Grab-rails are often required to withstand considerable force. The way in which a grab-rail is fixed into the wall will determine the amount of force that can be applied through the rail. Things to consider when installing a grab-rail include: The material the wall is made of Brick, timber frame or plasterboard will all require different methods of installation. Some walls are not suitable for grab-rail installation as they may not be able to take the stress of a person’s full weight. Where the studs are in the wall If practical, it is suggested that at least one end of a grab-rail be fixed into a wall stud to increase rail strength.
It is recommended that a builder be consulted for the installation of grab-rails to ensure that the correct fittings are used for specific types of walls. Fixings can be exposed, concealed or vandal-proof and the number of fixing holes to attach screws and so on can vary between rails.

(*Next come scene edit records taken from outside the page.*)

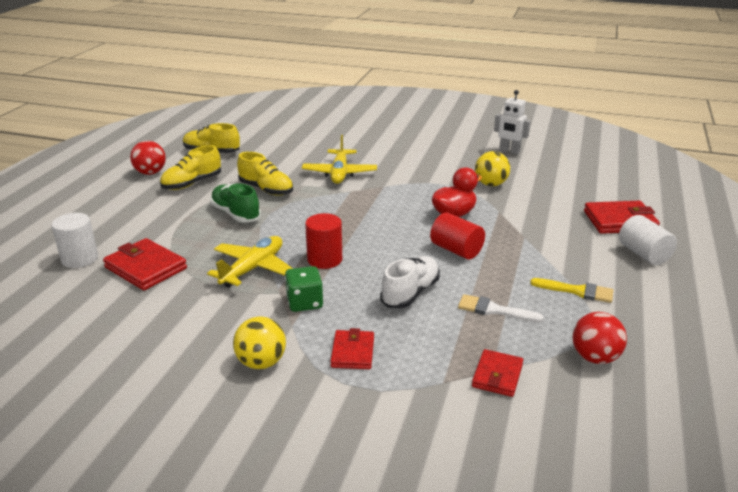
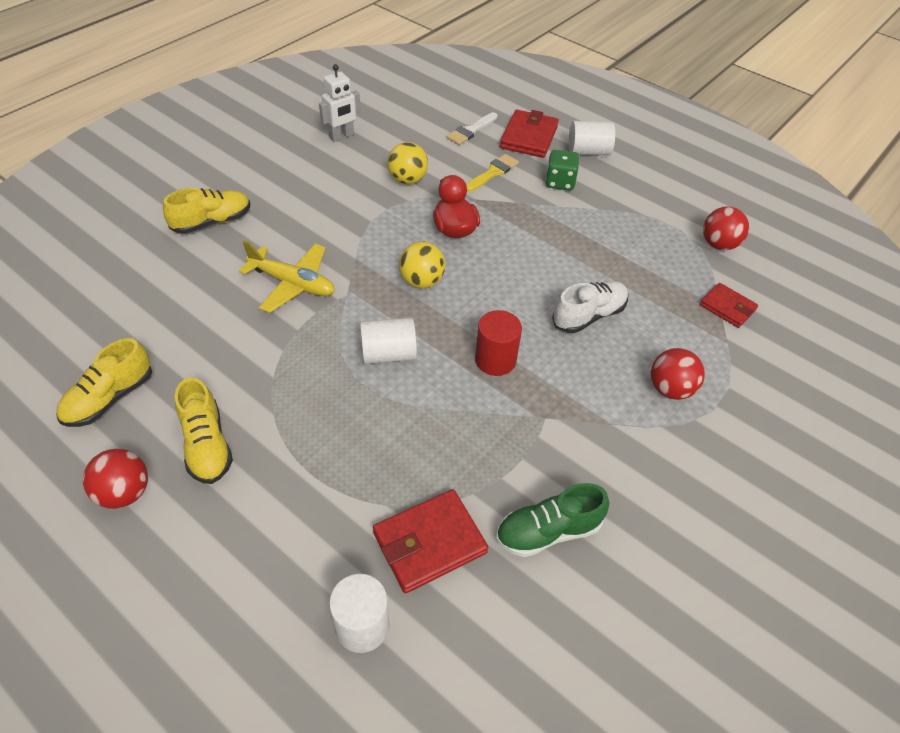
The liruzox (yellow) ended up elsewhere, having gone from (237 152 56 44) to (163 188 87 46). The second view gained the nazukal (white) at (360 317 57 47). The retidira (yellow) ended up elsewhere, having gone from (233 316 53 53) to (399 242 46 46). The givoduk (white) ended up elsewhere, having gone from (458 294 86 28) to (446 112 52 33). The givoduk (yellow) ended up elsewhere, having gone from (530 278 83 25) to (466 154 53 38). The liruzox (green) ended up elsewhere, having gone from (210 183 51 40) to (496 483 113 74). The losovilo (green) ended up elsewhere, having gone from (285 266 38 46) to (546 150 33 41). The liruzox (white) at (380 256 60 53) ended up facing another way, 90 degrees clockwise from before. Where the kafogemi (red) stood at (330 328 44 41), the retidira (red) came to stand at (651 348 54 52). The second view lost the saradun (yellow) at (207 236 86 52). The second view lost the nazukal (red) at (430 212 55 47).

The distance from the wall to the grab-rail is important to consider, as it needs to allow room for finger clearance as well as provide room for the hand to move along the top of the grab-rail without obstruction. Australian Standards recommends that the distance between the grab-rail and wall should be 50 to 60 mm with a 600 mm unobstructed clearance above the rail, a minimum of 50 mm unobstructed clearance below the rail except at fixing points and 270 degrees on the top section of the rail with no obstructions.
It is important to regularly check rails and fittings for any signs of rusting, insecure attachment, rotation in the fitting or change of shape. Consideration must be given to the size and strength of the grab-rail so that it is appropriate for the person using it. Consider the amount of weight an individual will put through the grab-rail and their ability to grasp the rail safely.